═════ Records supplied

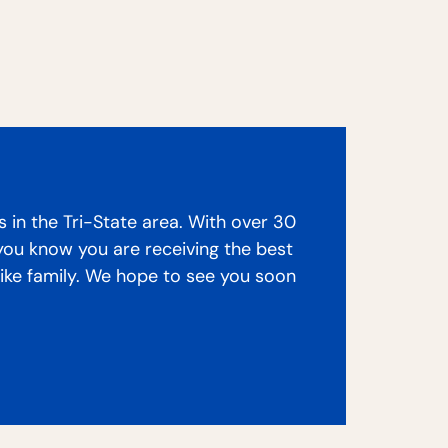
s in the Tri-State area. With over 30
 you know you are receiving the best
like family. We hope to see you soon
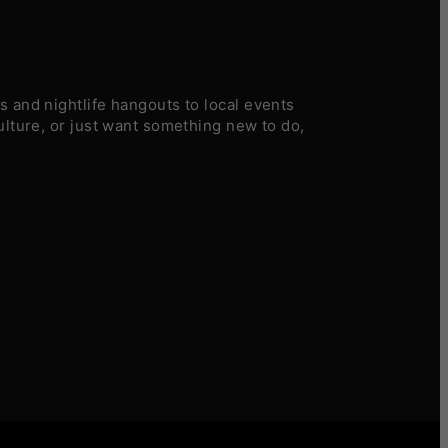
 and nightlife hangouts to local events
ulture, or just want something new to do,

══════════

Exercise objective:
Reproduce every text line of the listing above exactly as it appears, omitting the pictures.

Response to this task:
s in the Tri-State area. With over 30
 you know you are receiving the best
like family. We hope to see you soon
 and nightlife hangouts to local events
ulture, or just want something new to do,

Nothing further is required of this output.